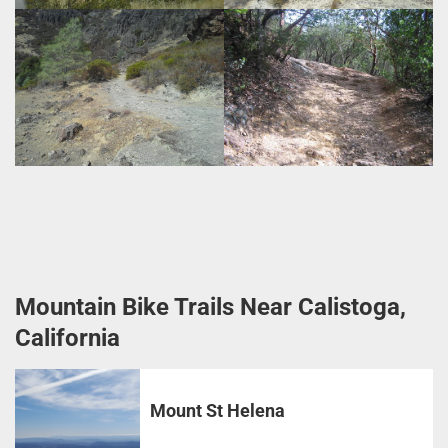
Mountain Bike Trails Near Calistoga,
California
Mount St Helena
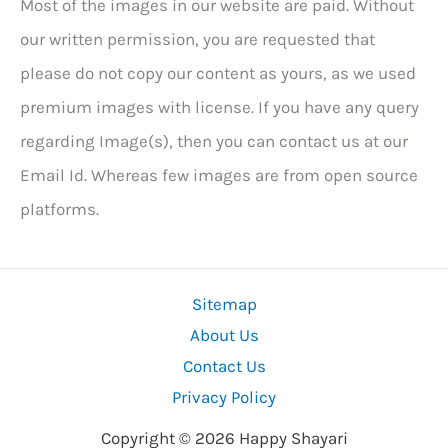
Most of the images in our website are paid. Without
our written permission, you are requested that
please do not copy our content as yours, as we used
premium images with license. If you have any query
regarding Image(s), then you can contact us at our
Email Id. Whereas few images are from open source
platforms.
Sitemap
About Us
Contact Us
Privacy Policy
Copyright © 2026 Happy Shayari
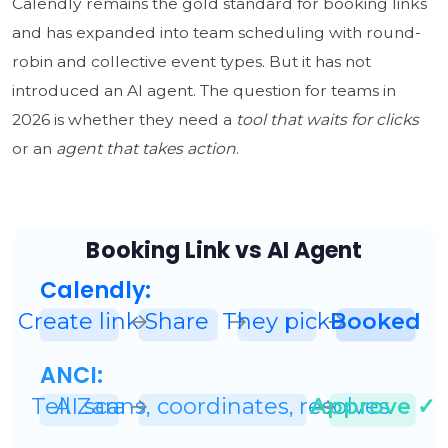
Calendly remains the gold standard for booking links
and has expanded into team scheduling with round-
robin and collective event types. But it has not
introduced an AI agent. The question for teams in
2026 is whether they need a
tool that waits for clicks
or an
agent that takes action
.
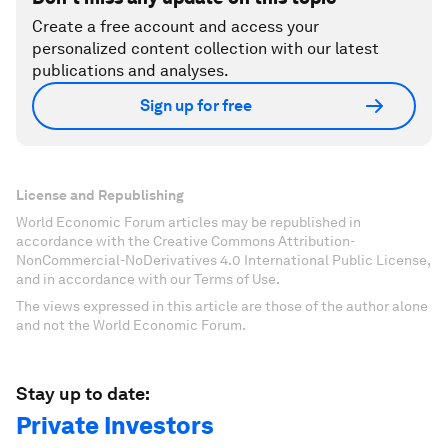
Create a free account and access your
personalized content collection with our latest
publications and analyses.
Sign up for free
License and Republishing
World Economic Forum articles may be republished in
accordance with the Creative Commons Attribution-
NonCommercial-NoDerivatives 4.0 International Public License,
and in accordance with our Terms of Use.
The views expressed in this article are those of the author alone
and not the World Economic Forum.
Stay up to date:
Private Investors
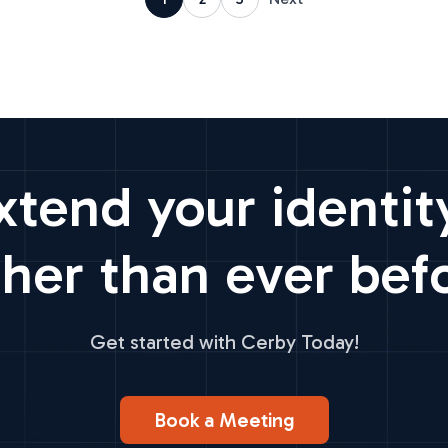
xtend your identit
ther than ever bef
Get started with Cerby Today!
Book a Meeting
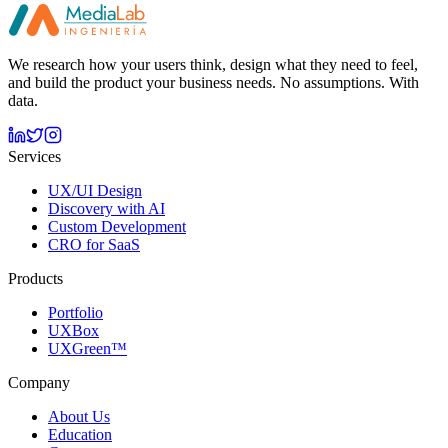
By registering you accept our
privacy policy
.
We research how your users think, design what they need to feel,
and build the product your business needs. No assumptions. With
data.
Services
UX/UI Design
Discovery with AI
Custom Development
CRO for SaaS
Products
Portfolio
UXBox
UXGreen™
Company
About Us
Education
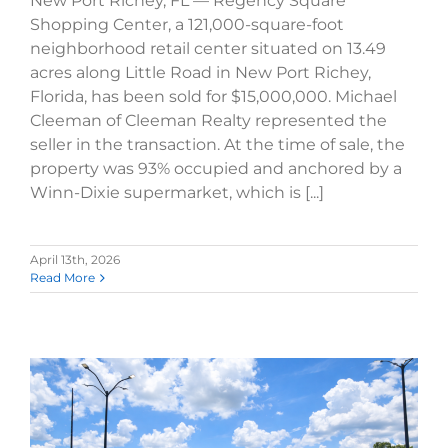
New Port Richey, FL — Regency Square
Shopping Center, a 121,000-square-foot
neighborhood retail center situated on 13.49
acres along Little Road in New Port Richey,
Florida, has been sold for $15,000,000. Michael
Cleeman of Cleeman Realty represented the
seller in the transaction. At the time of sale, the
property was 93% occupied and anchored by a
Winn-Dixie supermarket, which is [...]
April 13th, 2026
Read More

================

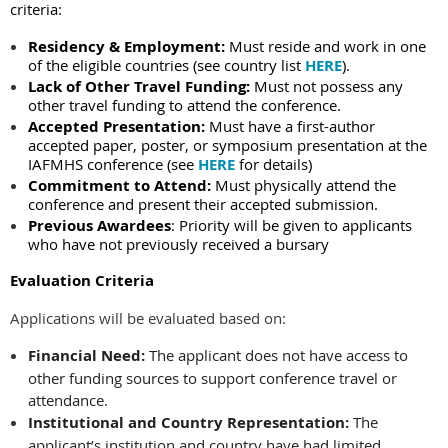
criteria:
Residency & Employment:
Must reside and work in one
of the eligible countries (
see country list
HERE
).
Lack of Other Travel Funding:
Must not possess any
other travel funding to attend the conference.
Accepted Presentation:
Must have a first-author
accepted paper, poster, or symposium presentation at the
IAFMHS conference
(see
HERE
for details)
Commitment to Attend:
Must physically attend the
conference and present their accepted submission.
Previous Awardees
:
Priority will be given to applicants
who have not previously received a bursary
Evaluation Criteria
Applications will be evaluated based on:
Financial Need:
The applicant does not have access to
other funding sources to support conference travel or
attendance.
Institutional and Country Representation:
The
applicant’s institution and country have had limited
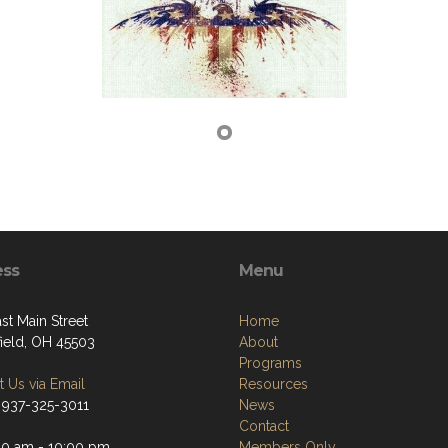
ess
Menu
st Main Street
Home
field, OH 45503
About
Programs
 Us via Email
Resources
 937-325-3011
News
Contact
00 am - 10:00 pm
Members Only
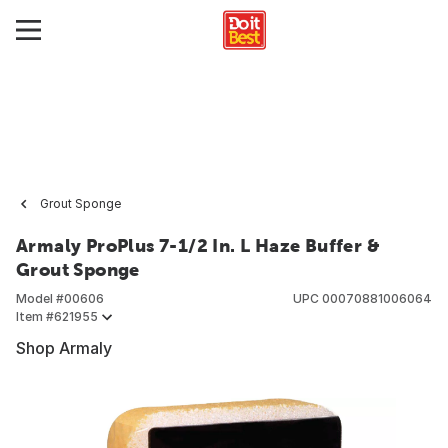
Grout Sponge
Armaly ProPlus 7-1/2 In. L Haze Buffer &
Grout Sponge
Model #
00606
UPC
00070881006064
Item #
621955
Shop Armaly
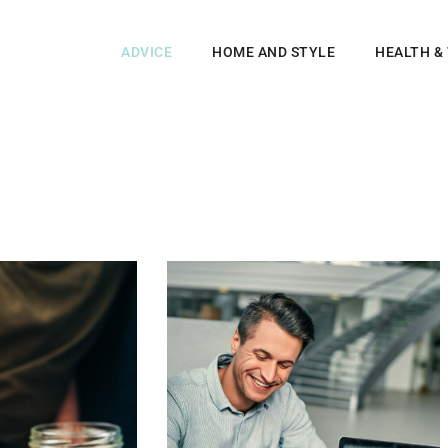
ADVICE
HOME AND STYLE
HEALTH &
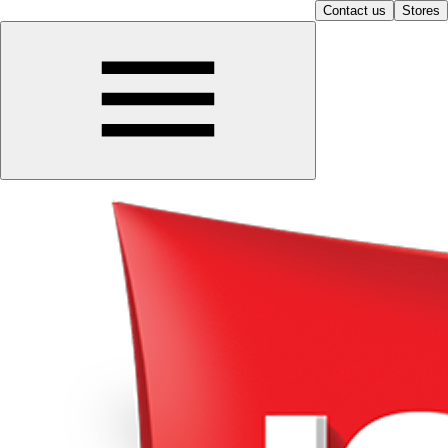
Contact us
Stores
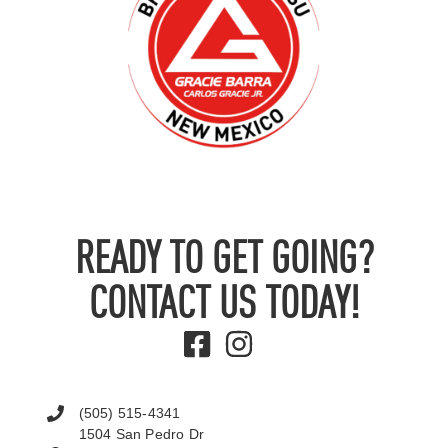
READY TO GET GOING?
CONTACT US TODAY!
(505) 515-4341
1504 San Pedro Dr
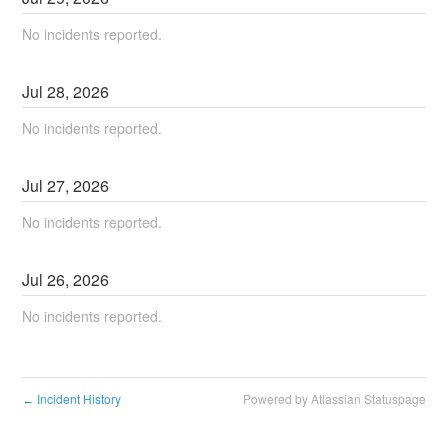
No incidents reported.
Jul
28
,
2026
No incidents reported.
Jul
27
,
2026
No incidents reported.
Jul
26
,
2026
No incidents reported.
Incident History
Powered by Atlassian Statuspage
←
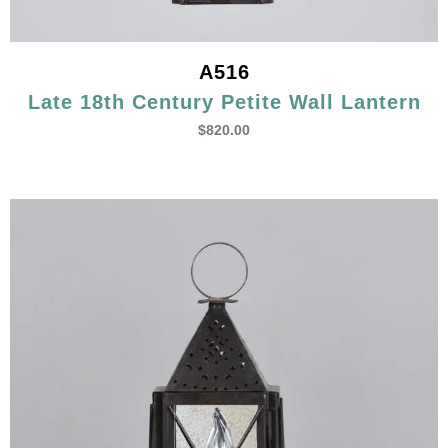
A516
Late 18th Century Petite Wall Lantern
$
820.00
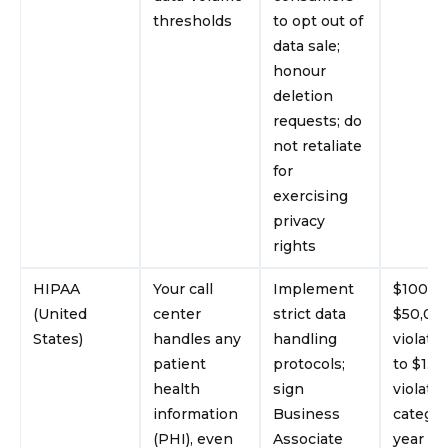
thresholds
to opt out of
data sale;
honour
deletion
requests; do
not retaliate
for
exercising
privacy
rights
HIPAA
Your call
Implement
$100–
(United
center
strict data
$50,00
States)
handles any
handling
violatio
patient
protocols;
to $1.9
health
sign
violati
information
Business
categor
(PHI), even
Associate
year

================

About this exercise
Locate each line in the listing above that contains the string "World" and copy those lines out. Only matches with the same capitalization count.

Solution to this problem
World Economic Forum articles may be republished in
and not the World Economic Forum.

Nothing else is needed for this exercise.